さっきまで鬱陶しく体を焼いてきた物はどこに行った?。
そう、開拓者達の総攻撃が開始されて以降炎の槍は放たれていない。
それは何故なのかオークロードはすぐに理解することとなる。
「今夜の飯は豚の串焼きだ」
顔中に大粒の汗を浮かべたカーリーの触媒にはこれまでとは一線を画す高純度の魔力が練られていた。

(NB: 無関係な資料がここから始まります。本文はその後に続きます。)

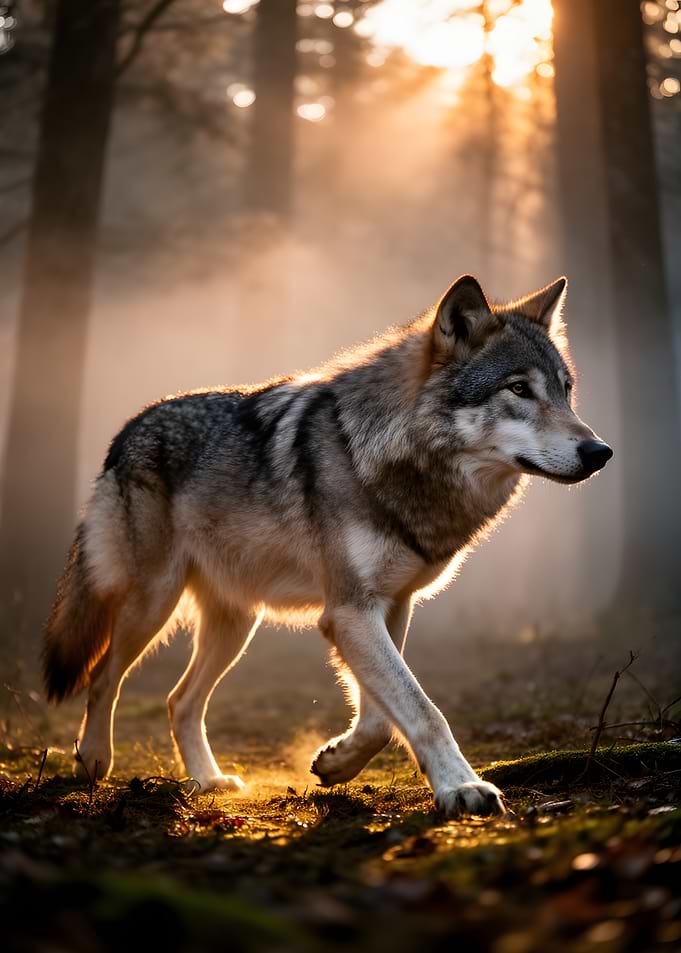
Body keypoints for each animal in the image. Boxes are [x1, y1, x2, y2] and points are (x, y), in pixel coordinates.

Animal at [43, 275, 612, 817]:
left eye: (565, 390)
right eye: (518, 388)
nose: (600, 451)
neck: (389, 456)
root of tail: (128, 429)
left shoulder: (391, 606)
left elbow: (381, 718)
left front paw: (338, 762)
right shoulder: (349, 611)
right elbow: (424, 710)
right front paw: (463, 788)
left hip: (237, 624)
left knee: (178, 700)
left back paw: (207, 781)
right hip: (154, 602)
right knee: (104, 676)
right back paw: (93, 761)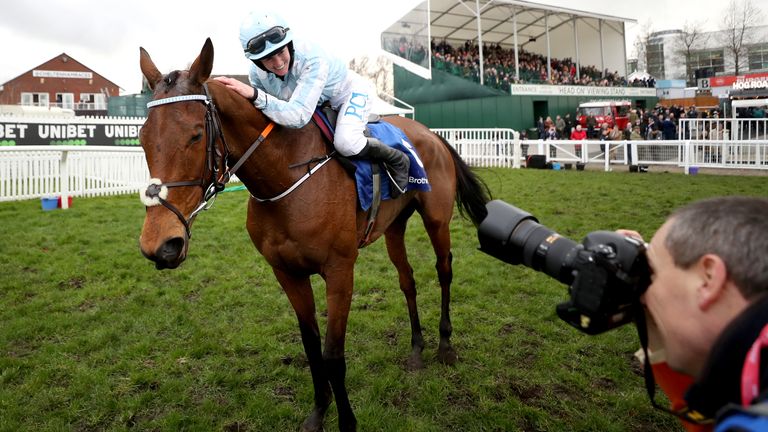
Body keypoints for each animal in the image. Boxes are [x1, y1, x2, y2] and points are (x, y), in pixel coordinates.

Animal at [137, 38, 488, 430]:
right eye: (142, 138)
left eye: (196, 135)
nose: (160, 245)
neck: (286, 175)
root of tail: (433, 135)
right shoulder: (287, 272)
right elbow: (311, 345)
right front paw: (319, 411)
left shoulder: (340, 271)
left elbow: (333, 353)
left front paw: (347, 421)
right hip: (394, 226)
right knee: (407, 280)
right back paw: (416, 348)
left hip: (437, 219)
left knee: (444, 270)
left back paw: (445, 346)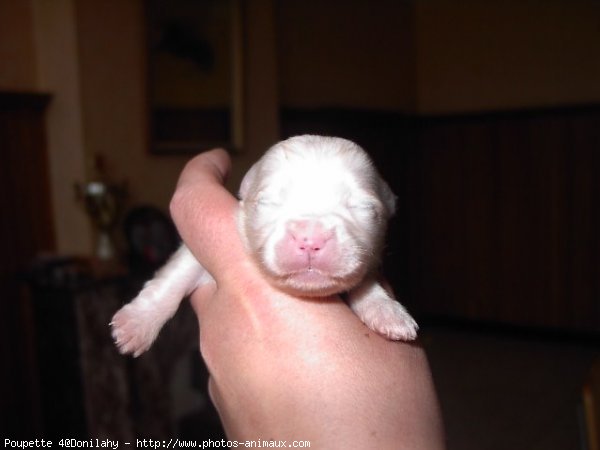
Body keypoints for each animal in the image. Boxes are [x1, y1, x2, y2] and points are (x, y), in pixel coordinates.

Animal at [112, 135, 420, 356]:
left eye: (364, 208)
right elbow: (174, 277)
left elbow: (365, 282)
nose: (310, 238)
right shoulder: (197, 255)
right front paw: (136, 324)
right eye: (267, 202)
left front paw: (387, 312)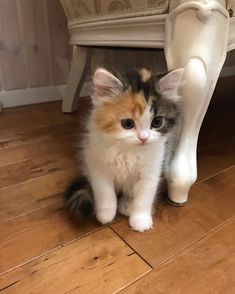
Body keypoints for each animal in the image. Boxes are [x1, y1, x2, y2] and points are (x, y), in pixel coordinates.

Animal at [63, 67, 184, 232]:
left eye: (157, 122)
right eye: (127, 123)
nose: (144, 138)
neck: (129, 150)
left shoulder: (151, 171)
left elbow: (144, 197)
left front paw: (140, 219)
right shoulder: (97, 165)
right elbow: (105, 193)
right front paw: (105, 214)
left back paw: (127, 204)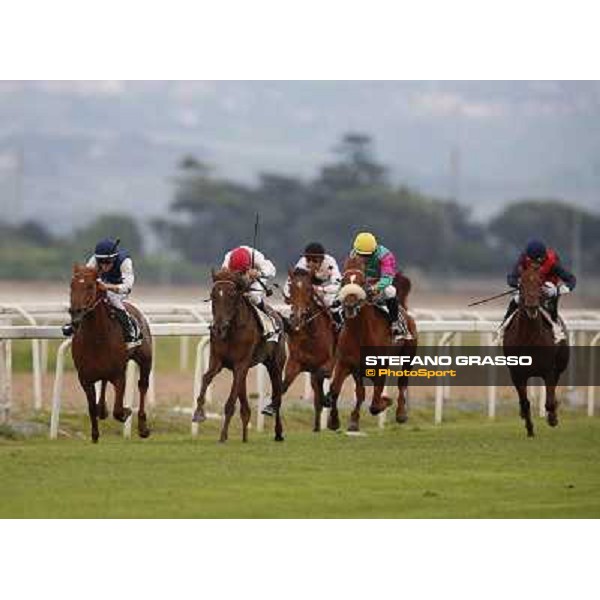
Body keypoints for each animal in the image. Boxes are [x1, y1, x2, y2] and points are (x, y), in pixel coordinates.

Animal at [69, 264, 154, 442]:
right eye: (71, 286)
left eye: (90, 286)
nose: (76, 314)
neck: (96, 338)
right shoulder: (84, 378)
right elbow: (91, 408)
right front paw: (95, 434)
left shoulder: (119, 375)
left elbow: (119, 410)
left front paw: (127, 411)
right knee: (103, 384)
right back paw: (103, 409)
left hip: (145, 359)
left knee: (143, 385)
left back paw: (143, 427)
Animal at [192, 270, 286, 442]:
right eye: (213, 295)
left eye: (232, 295)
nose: (219, 328)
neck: (232, 330)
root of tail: (277, 315)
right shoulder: (217, 361)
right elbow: (206, 378)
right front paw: (199, 413)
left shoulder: (241, 364)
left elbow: (230, 402)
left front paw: (223, 435)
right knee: (245, 404)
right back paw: (245, 436)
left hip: (275, 364)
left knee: (277, 394)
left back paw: (277, 430)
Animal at [282, 268, 338, 432]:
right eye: (291, 288)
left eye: (309, 289)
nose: (298, 316)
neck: (311, 333)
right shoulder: (294, 362)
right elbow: (284, 385)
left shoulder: (329, 364)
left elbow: (321, 376)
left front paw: (326, 399)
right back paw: (317, 427)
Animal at [326, 256, 420, 432]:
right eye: (344, 281)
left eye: (362, 282)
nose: (349, 305)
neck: (360, 334)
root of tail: (405, 311)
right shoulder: (346, 363)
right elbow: (336, 390)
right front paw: (335, 421)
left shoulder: (380, 367)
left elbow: (375, 404)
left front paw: (387, 400)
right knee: (360, 392)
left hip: (408, 355)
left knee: (402, 383)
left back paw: (401, 413)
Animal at [504, 262, 568, 436]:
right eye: (522, 284)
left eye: (540, 283)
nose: (532, 306)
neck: (529, 337)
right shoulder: (517, 373)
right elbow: (525, 402)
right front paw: (530, 429)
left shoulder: (549, 371)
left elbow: (549, 401)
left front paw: (552, 419)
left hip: (560, 366)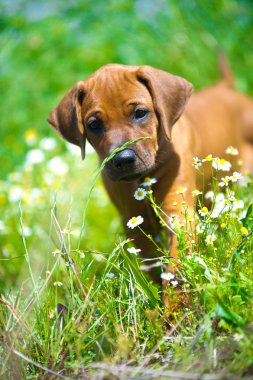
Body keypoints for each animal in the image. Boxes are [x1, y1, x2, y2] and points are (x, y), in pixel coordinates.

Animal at [47, 63, 253, 310]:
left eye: (140, 113)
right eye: (94, 125)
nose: (123, 159)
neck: (143, 180)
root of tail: (225, 87)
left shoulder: (178, 213)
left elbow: (175, 266)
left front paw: (175, 309)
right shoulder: (134, 222)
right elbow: (151, 262)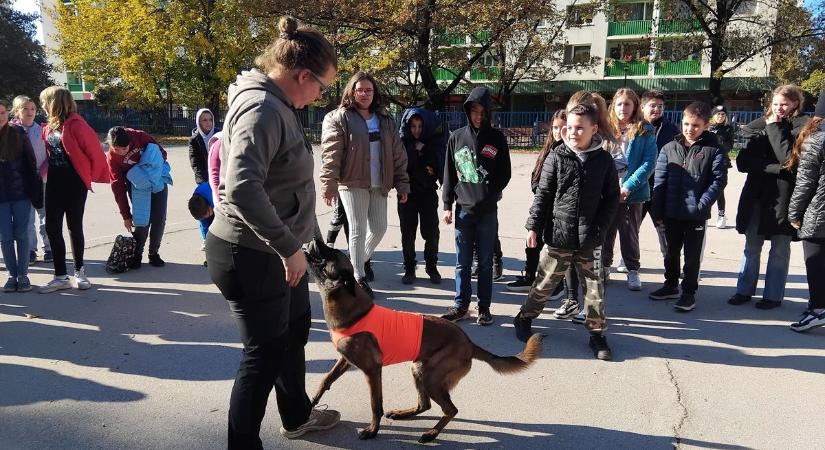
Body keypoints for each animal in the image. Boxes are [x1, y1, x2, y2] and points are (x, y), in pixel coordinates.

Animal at [306, 237, 544, 444]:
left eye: (331, 252)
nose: (315, 238)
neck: (352, 308)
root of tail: (468, 342)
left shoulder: (372, 371)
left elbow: (375, 404)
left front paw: (373, 430)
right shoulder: (345, 361)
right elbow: (325, 380)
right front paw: (312, 402)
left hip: (430, 377)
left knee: (450, 409)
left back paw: (431, 434)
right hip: (419, 370)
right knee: (425, 404)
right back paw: (404, 414)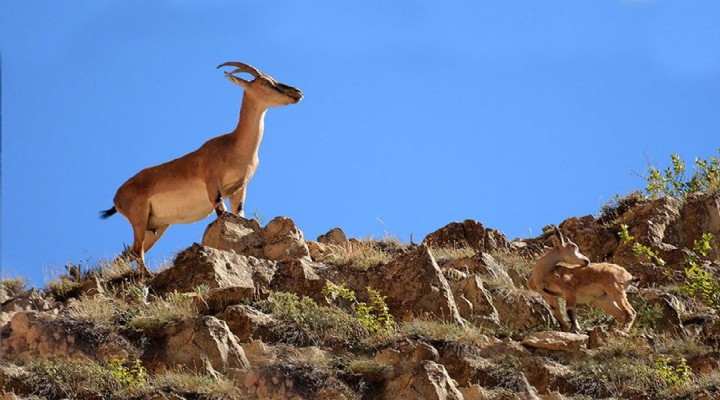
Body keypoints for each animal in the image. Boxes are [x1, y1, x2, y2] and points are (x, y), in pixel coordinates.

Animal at [101, 61, 304, 276]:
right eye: (265, 82)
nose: (297, 92)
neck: (234, 146)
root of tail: (117, 198)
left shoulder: (239, 189)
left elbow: (239, 214)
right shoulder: (213, 185)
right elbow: (222, 213)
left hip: (155, 227)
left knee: (127, 254)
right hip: (139, 219)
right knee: (136, 251)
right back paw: (147, 275)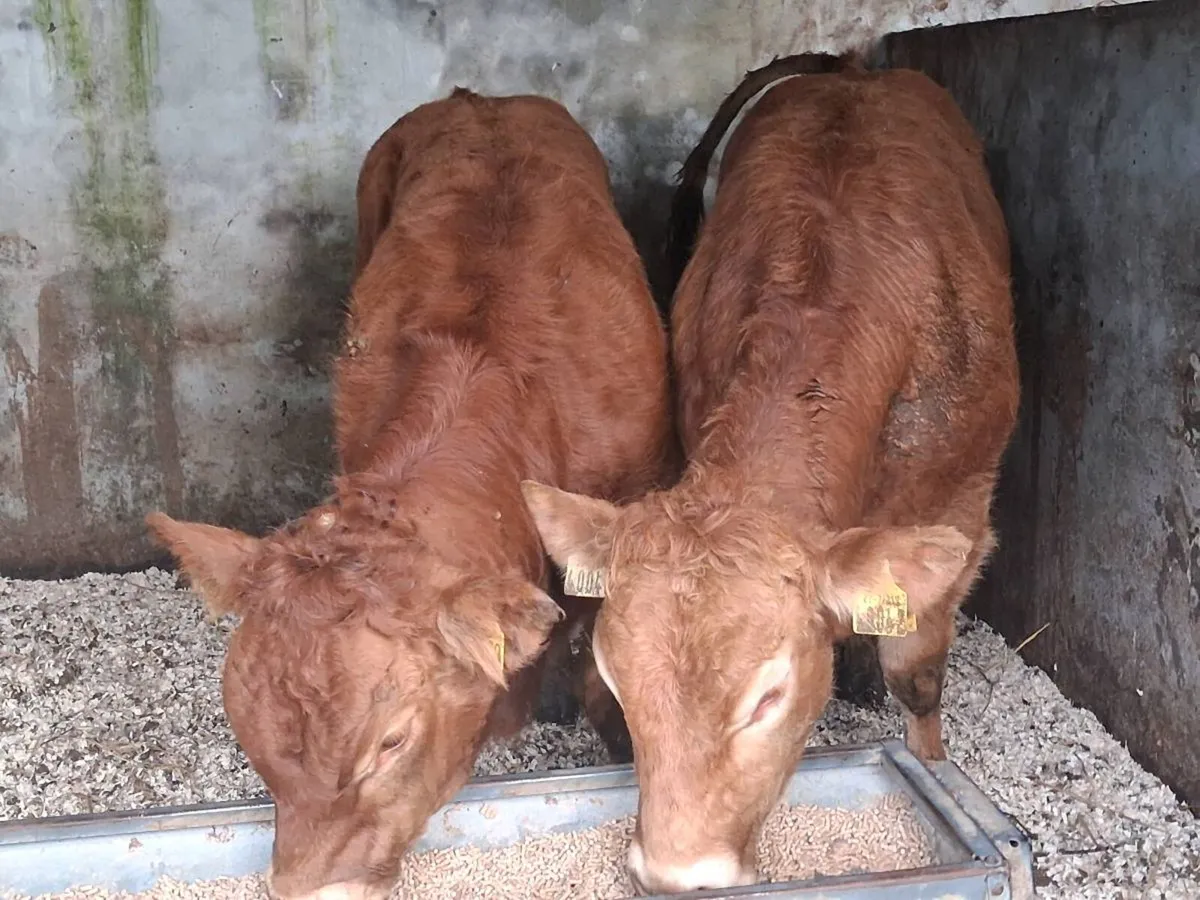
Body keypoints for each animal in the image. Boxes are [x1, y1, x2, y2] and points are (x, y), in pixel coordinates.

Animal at [522, 54, 1020, 895]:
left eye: (768, 699)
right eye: (619, 685)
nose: (675, 873)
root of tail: (855, 69)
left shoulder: (961, 506)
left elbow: (918, 675)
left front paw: (937, 770)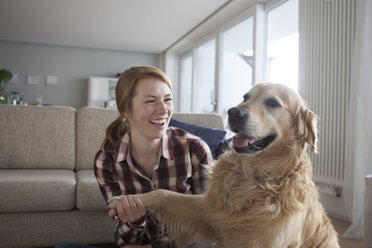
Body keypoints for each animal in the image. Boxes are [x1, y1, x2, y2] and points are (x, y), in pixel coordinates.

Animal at [108, 82, 340, 247]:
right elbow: (162, 193)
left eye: (273, 103)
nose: (234, 112)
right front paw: (125, 199)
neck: (253, 177)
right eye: (246, 97)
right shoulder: (206, 209)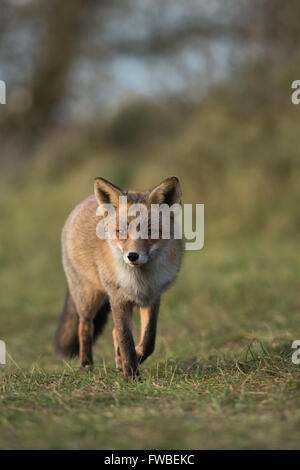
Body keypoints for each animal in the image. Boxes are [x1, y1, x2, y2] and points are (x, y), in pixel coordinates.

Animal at [53, 176, 183, 378]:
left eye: (150, 232)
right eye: (121, 232)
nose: (132, 256)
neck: (138, 281)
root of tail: (85, 201)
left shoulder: (152, 298)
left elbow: (148, 340)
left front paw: (134, 360)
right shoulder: (118, 298)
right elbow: (125, 339)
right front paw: (131, 374)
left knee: (112, 332)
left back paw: (117, 363)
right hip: (88, 297)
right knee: (84, 327)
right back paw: (86, 365)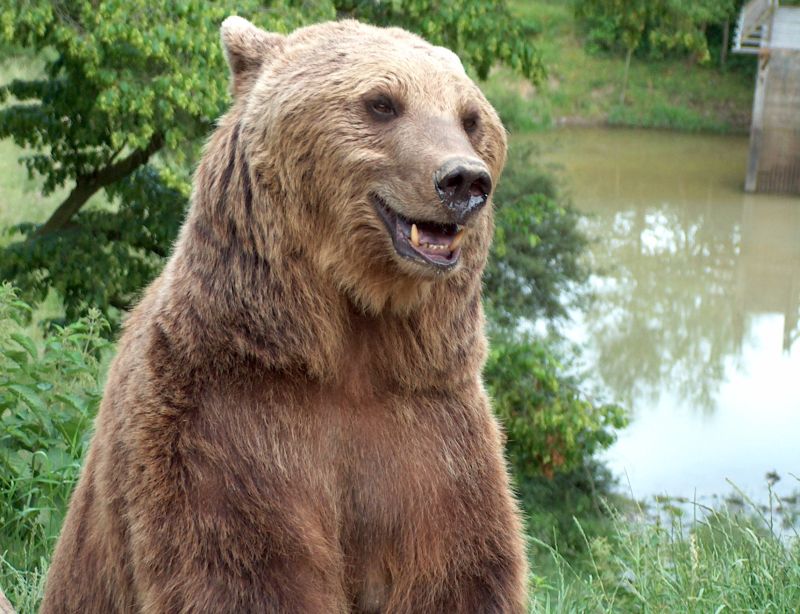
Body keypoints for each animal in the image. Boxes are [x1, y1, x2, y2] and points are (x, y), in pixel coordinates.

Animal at [42, 16, 532, 612]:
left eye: (470, 117)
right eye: (382, 103)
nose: (463, 180)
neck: (351, 341)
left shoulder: (430, 423)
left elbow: (456, 569)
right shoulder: (224, 416)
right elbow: (246, 567)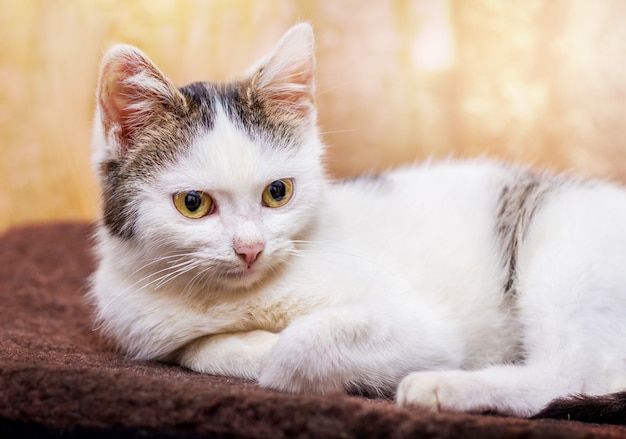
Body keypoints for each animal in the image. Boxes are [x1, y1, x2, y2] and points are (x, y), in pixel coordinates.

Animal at [88, 21, 624, 420]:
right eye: (193, 204)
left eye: (277, 193)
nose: (250, 248)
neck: (239, 297)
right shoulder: (142, 326)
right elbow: (197, 349)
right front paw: (245, 344)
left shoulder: (423, 326)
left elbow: (301, 345)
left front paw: (281, 358)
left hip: (562, 247)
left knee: (567, 377)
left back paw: (442, 387)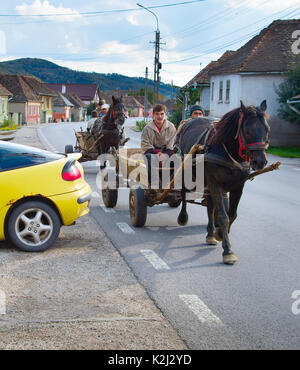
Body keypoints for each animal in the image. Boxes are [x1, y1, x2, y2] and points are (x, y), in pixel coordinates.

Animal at [176, 99, 270, 264]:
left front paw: (219, 233)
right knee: (184, 193)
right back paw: (183, 217)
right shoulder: (214, 182)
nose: (260, 161)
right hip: (187, 170)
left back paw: (210, 234)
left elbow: (231, 214)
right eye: (247, 131)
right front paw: (228, 251)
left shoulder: (238, 185)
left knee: (210, 205)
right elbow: (222, 216)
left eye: (267, 129)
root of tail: (191, 120)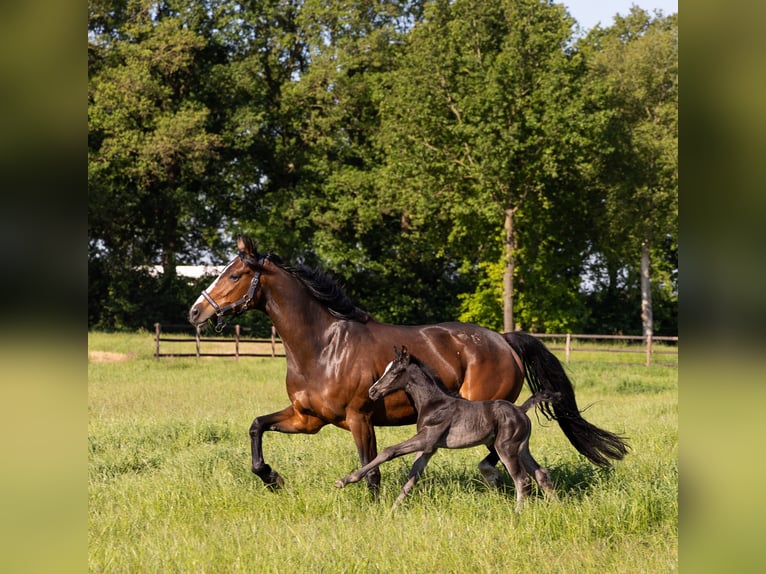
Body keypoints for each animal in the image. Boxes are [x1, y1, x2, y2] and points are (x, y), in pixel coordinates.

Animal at [188, 235, 628, 492]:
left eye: (234, 276)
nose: (195, 312)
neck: (323, 347)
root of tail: (503, 340)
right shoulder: (307, 419)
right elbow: (256, 426)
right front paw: (273, 478)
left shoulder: (359, 418)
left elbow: (372, 469)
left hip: (485, 410)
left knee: (498, 453)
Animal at [335, 346, 559, 510]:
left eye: (396, 371)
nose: (372, 391)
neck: (433, 403)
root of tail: (521, 409)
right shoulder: (428, 449)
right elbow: (411, 478)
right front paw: (392, 510)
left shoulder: (427, 438)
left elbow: (389, 451)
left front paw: (345, 480)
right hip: (521, 448)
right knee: (541, 474)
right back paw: (557, 507)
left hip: (506, 448)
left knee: (522, 480)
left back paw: (518, 513)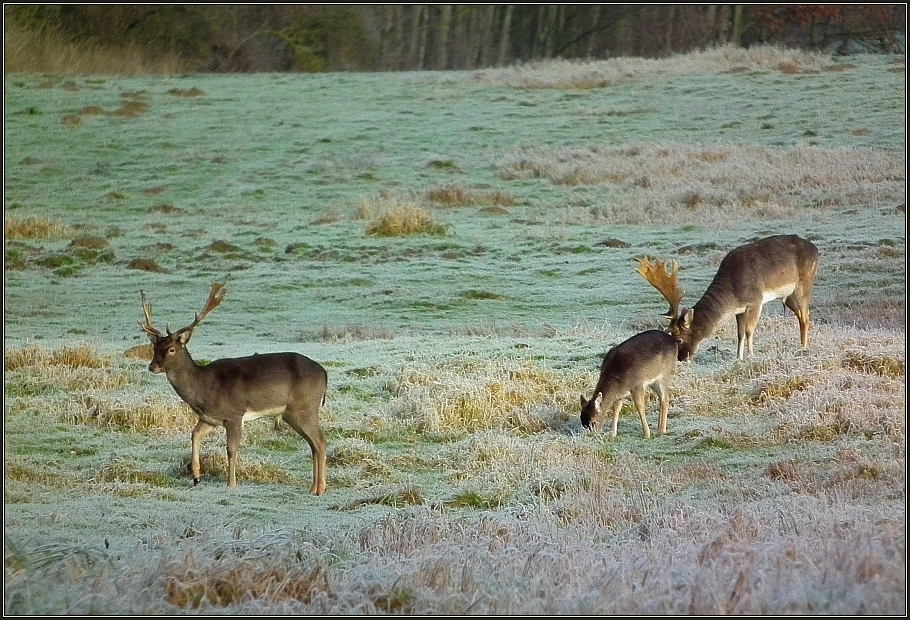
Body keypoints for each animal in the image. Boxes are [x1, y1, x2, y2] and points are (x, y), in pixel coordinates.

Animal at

しかもどうやら開拓者達の能力向上の魔法がかけられている様で体全体が淡く発光している。
頭の隅で警鐘が小さく鳴ったオークロードはカーリーの息の根を止めるため飛び出した。
弾丸の如く自身に迫るオークロードへ向け不遜な笑顔を浮かべ今日幾度と無く放った魔法の名を歌う様に呟いた。
『炎槍』
まるで攻城兵器であるバリスタを思わせる様相の業火が放たれる。
ゆっくりとオークロードに吸い込まれて行く炎の槍をトワイアは見つめ、そしてそれが化け物の命を奪える程の威力を秘めているものだと本能が理解した。
そして…。
真っ直ぐカーリーに向かっていたオークロードの鉄槌を持つ腕が肩からヘソに掛けた大部分の肉を巻き込み消し飛ばされた。
カーリーは頭部を狙ったつもりだったが、動いている相手に魔法を当てるのは存外に難しい。俊敏に動く相手なら尚更だ。
しかし今の一撃は確実に致命傷である。傷口からドボドボと血を撒き散らす姿からそう遠く無いうちにその命が消える事は想像に難く無い。
開拓者も今の一撃を見て勝負は決まったと両手を上げて喜んでいる。
トワイアやカーリーだってそうだ。
しかし…彼らは1つだけ思い過ごしがある。
ズンと止め処なく血液を流す者にしてはしっかりとした足取りでそれは地面を踏みしめた。
オーク達は何故か己の命や怪我や死を恐れず向かってきた。生物としては狂っているとしか思えない様なその行動のせいで皆これ程までに苦しめられているのだ。
なのに何故。
オークロードは狂っていないと思えるのだろうか。
世界に火花が散る。
勝利を確信していたカーリーが空へと投げ出された。